I also spoke with a couple of businesses that are experiencing high turnover.  The reasons vary but included such issues as the quality of the candidate, demands of the job, hard-charging leadership and insufficient compensation.  Maybe it just is the nature of the beast with some industries.  Maybe employee turnover will inevitably be higher for some industries more so than others.  I certainly don’t have all the answers but I do believe that efforts made to create a positive work environment won’t be wasted.

Not every business is going to be able to create the perfect environment, but if you want to avoid a constant search for new talent, take the time to find the right people and do what you can to create an environment that keeps good employees.  It may not cost you as much as you think and it could save you immensely in time and money.

Christine J. Davis works for the NH Division of Economic Development as a resource specialist serving businesses in Rockingham and Strafford counties. Her role is to provide the support needed for businesses so that they may remain viable and growing entities in the community. Ms. Davis lives in Exeter with her two daughters.  When not performing her work or parenting duties she likes spending time outdoors, volunteering in her community and discovering news places with her girls.  She can be reached at Christine.davis@dred.state.nh.us.

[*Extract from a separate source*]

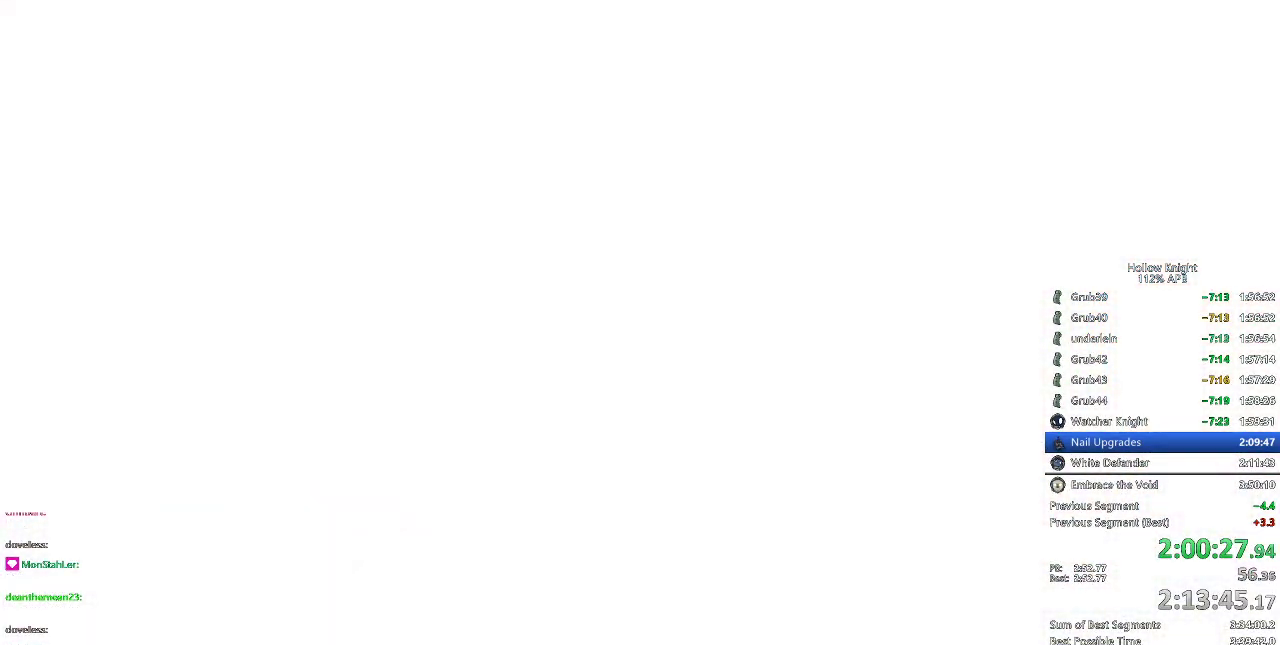
{"keys": ["jump"], "events": [[50, "jump", "up"], [50, "nail", "down"], [116, "jump", "down"], [116, "nail", "up"], [267, "jump", "up"], [317, "nail", "down"], [417, "jump", "down"], [417, "nail", "up"]]}
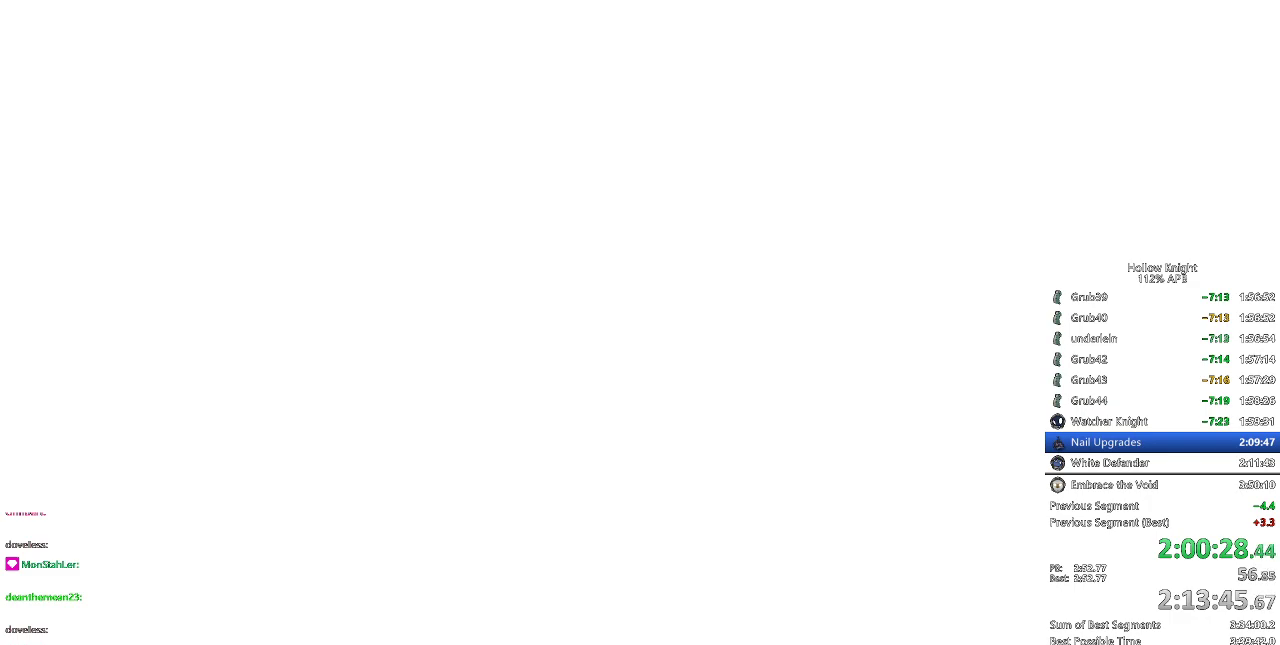
{"keys": ["jump"], "events": [[16, "jump", "up"], [166, "jump", "down"], [367, "jump", "up"], [367, "nail", "down"], [500, "jump", "down"], [500, "nail", "up"]]}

Ask CJ: Laying Out the NH Advantage

Thursday, August 25th, 2011

“I have heard that there are grants available to business owners in NH.  Is that true?  What other economic incentives are available to a NH business owner?”

I get this question pretty frequently from businesses of all sizes and industries.  What is that “NH Advantage” that we keep hearing about? 

NH Division of Economic Development Seacoast Business Services Specialist Christine Davis

Unlike some other states, New Hampshire isn’t known to dangle hefty incentive packages to lure new business into the state.  We don’t offer short term special deals to a prospective company from out of state that isn’t available to our current business owners.  What NH does offer, the NH Advantage, includes such things as our lack of an income tax and sales tax.  Also part of the Advantage is our high standard of living, quality of education, and geographic location.  We also have government agencies such as ours, the Division of Economic Development, that are reachable and responsive. 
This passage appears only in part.